Why do you declare a string as char asterisk?

Answer 1

Declaring strings as char* is generally faster than declaring an array of type char.

Consider the following:

#include<stdio.h>

int main (void) {

char c1[12] = "Hello world";

char c2[] = "Hello world";

char* c3 = "Hello world";

// ...

return 0;

}

The string literal, "Hello world" is duplicated three times in the source code but in the resultant machine code that string only appears once (in the data segment). This is known as string-pooling; it makes no sense to maintain separate copies of the exact same value in the data segment.

Given that there is only one copy of the string, it would be natural to assume that c1, c2 and c3 all refer to the same memory location but they don't. In fact, the only one that does refer to the data segment copy is the third one.

If we examine the assembly for the c1 initialisation we find the following:

mov eax, DWORD PTR ??_C@_0M@KIBDPGDE@Hello?5world?$AA@

mov DWORD PTR _c1$[ebp], eax

mov ecx, DWORD PTR ??_C@_0M@KIBDPGDE@Hello?5world?$AA@+4

mov DWORD PTR _c1$[ebp+4], ecx

mov edx, DWORD PTR ??_C@_0M@KIBDPGDE@Hello?5world?$AA@+8

mov DWORD PTR _c1$[ebp+8], edx

The symbol ??_C@_0M@KIBDPGDE@Hello?5world?$AA@ identifies the string in the data segment but the assembly clearly shows data is being copied (moved) to a new location 32-bits (4 bytes) at a time. The new location is the address of c1. The same thing happens for c2, making yet another copy of the string.

However the c3 initialisation consists of just one instruction.

mov DWORD PTR _c3$[ebp], OFFSET ??_C@_0M@KIBDPGDE@Hello?5world?$AA@

The difference is that instead of copying the string to new memory, we simply copy the address of the string.

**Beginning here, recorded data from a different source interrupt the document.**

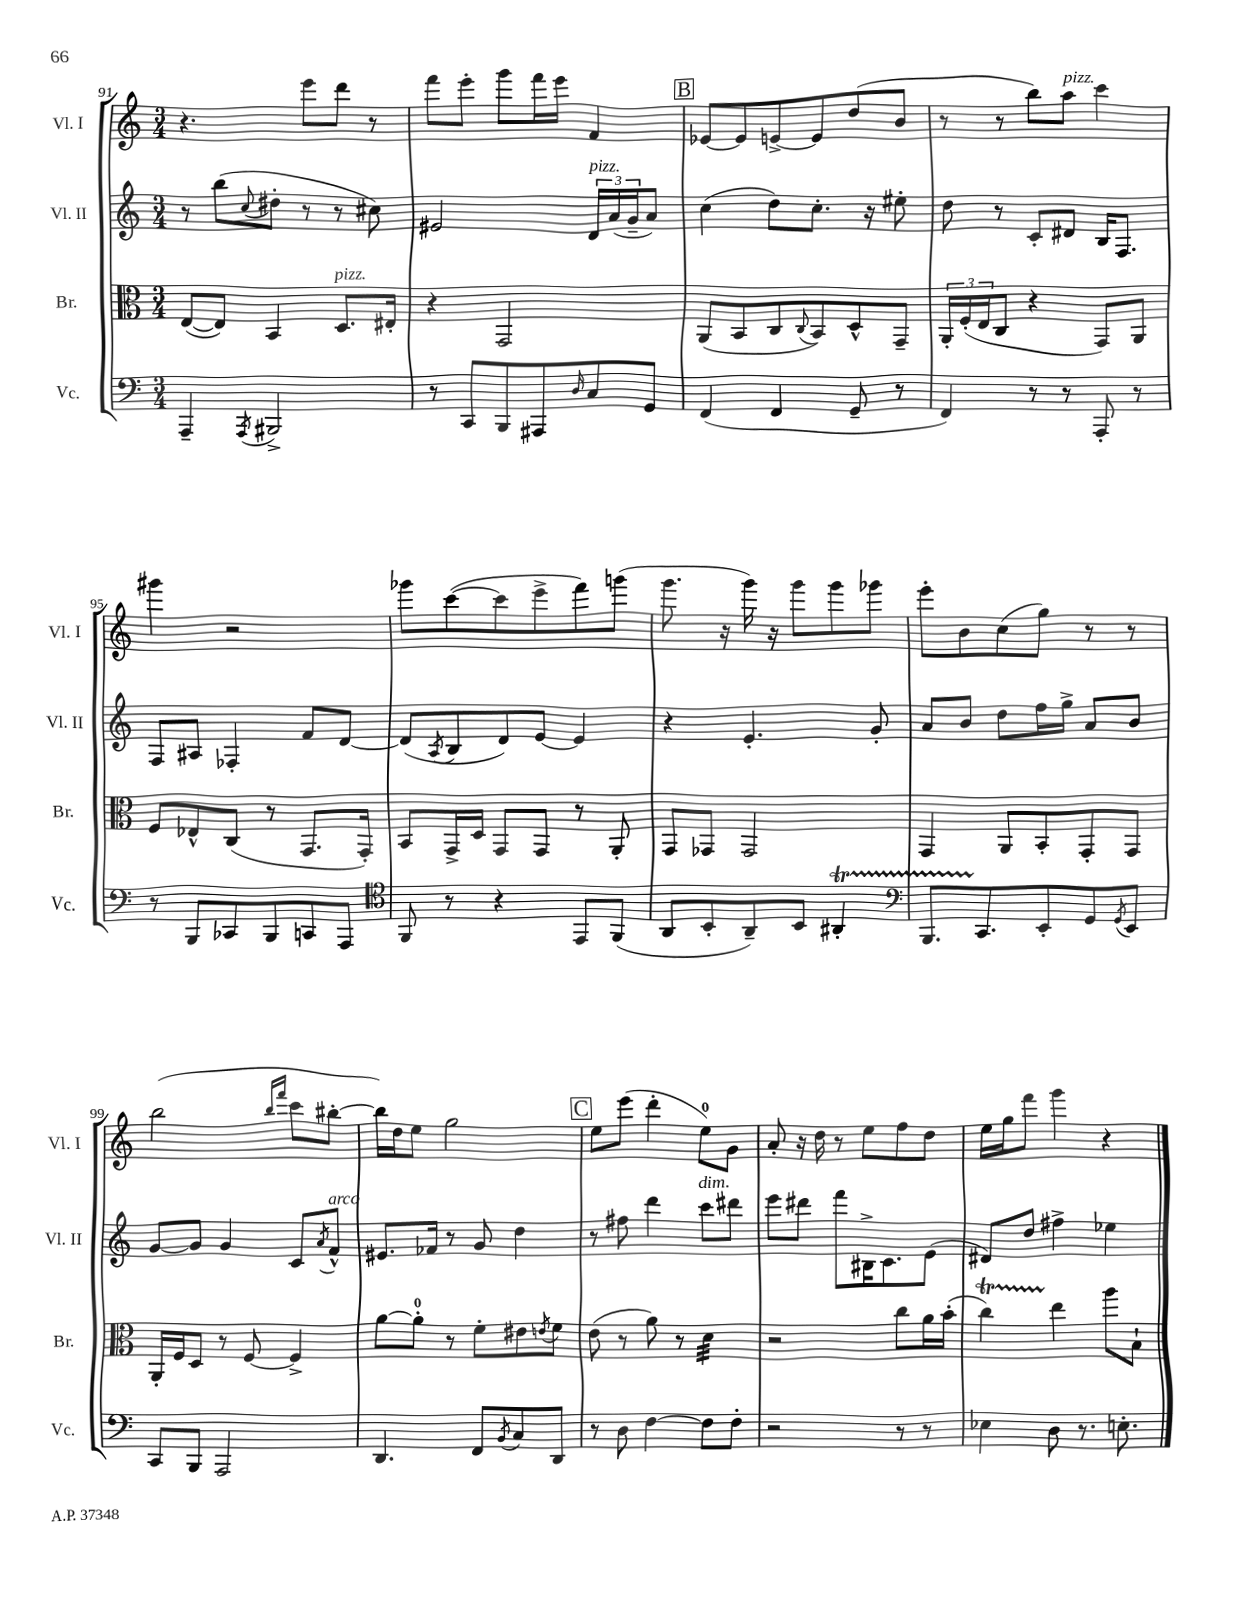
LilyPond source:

<<
\new StaffGroup <<
\new Staff = "s0" \with { instrumentName = "Vl. I" shortInstrumentName = "Vl. I" } {
    \clef treble \key c \major \numericTimeSignature \time 3/4
    r4. e'''8 d'''8 r8 |
    f'''8 e'''8-. g'''8 f'''16 e'''16 f'4 |
    \mark \markup { \box "B" } ees'8~ ees'8 e'8~-> e'8 d''8( b'8 |
    r8 r8 b''8) a''8^\markup { \italic "pizz." } c'''4 |
    gis'''4 r2 |
    ges'''8 c'''8~( c'''8 e'''8-> f'''8) g'''8( |
    g'''8. r16 g'''16) r16 g'''8 g'''8 ges'''8 |
    e'''8-. b'8 c''8( g''8) r8 r8 |
    b''2( \grace { b''16 f'''16 } c'''8 bis''8~-. |
    bis''16) d''16 e''8 g''2 |
    \mark \markup { \box "C" } e''8 e'''8( d'''4-. e''8-0) g'8 |
    a'8-. r16 d''16 r8 e''8 f''8 d''8 |
    e''16 g''16 f'''8 g'''4 r4 \bar "|." |
}
\new Staff = "s1" \with { instrumentName = "Vl. II" shortInstrumentName = "Vl. II" } {
    \clef treble \key c \major \numericTimeSignature \time 3/4
    r8 b''8( \appoggiatura { c''8 } dis''8-. r8 r8 cis''8) |
    eis'2 \tuplet 3/2 { d'16^\markup { \italic "pizz." } a'16( g'16-- } a'8) |
    \mark \markup { \box "B" } c''4( d''8) c''8.-. r16 eis''8-. |
    d''8 r8 c'8-. dis'8 b16 f8. |
    f8 ais8 fes4-. f'8 d'8~ |
    d'8( \acciaccatura { a8 } b8 d'8) e'8~ e'4 |
    r4 e'4.-. g'8-. |
    a'8 b'8 d''8 f''16 g''16-> a'8 b'8 |
    g'8~ g'8 g'4 c'8 \acciaccatura { a'8 } f'8-^^\markup { \italic "arco" } |
    eis'8. fes'16 r8 g'8 d''4 |
    \mark \markup { \box "C" } r8 fis''8 d'''4 c'''8^\markup { \italic "dim." } dis'''8 |
    e'''8 dis'''8 f'''8 bis16-> c'8. e'8( |
    dis'8) d''8 fis''4-> ees''4 \bar "|." |
}
\new Staff = "s2" \with { instrumentName = "Br." shortInstrumentName = "Br." } {
    \clef alto \key c \major \numericTimeSignature \time 3/4
    e8~( e8) b,4 d8.^\markup { \italic "pizz." } eis16-. |
    r4 g,2 |
    \mark \markup { \box "B" } a,8( b,8 c8 \appoggiatura { c8 } b,8) d8-^ g,8-- |
    \tuplet 3/2 { a,16-. f16-.( e16 } c8 r4 g,8) a,8 |
    f8 ees8-^ c8( r8 g,8. g,16-.) |
    b,8 g,16-> d16 g,8 g,8 r8 a,8-. |
    g,8 ges,8 ges,2 |
    g,4 a,8 b,8-. g,8-. g,8 |
    a,16-. f16 d8 r8 f8~ f4-> |
    a'8~ a'8-0-. r8 f'8-. eis'8 \acciaccatura { e'8 } f'8 |
    \mark \markup { \box "C" } e'8( r8 a'8) r8 d'4:32 |
    r2 c''8 a'16 b'16-.( |
    c''4\startTrillSpan) e''4\stopTrillSpan a''8 b8-! \bar "|." |
}
\new Staff = "s3" \with { instrumentName = "Vc." shortInstrumentName = "Vc." } {
    \clef bass \key c \major \numericTimeSignature \time 3/4
    a,,4-- \acciaccatura { a,,8 } bis,,2-> |
    r8 c,8 b,,8 ais,,8 \grace { d16 } c8 g,8 |
    \mark \markup { \box "B" } f,4( f,4 g,8-- r8 |
    f,4) r8 r8 a,,8-. r8 |
    r8 b,,8 ces,8 b,,8 c,8 a,,8 |
    \clef tenor f,8 r8 r4 e,8 f,8( |
    a,8 b,8-. a,8--) b,8 ais,4-.\startTrillSpan |
    \clef bass b,,8. c,8.\stopTrillSpan e,8-. g,8 \acciaccatura { g,8 } e,8 |
    c,8 b,,8 a,,2 |
    d,4. f,8 \acciaccatura { b,8 } c8 d,8 |
    \mark \markup { \box "C" } r8 d8 f4~ f8 f8-. |
    r2 r8 r8 |
    ees4 d8 r8. e8.-. \bar "|." |
}
>>
>>
\layout { \context { \Score currentBarNumber = #91 } }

This is low-level stuff of course, but it makes no sense to copy objects from the data segment or indeed anywhere else when we can simply refer to them directly using a pointer. We only need to copy objects when we actually intend to make some change to the object without affecting the original object. In all other cases we can simply refer to them.

Answer 2

The asterisk denotes that the variable is a pointer to the type, not the type itself. Thus instead of allocating memory for a single char (1 byte), you allocate memory for a pointer (typically 4 bytes on a 32-bit system) to a char.

A string is an array of char. In order to reference an array you need to know the start address of the array as well as the number of elements in the array. We don't need to know the length of a string because all strings must be null-terminated, so we only need the start address, which we simply store in a character pointer variable (a variable of type char*). This tells the compiler that the variable holds an address and that the address holds a character, the first character in the string.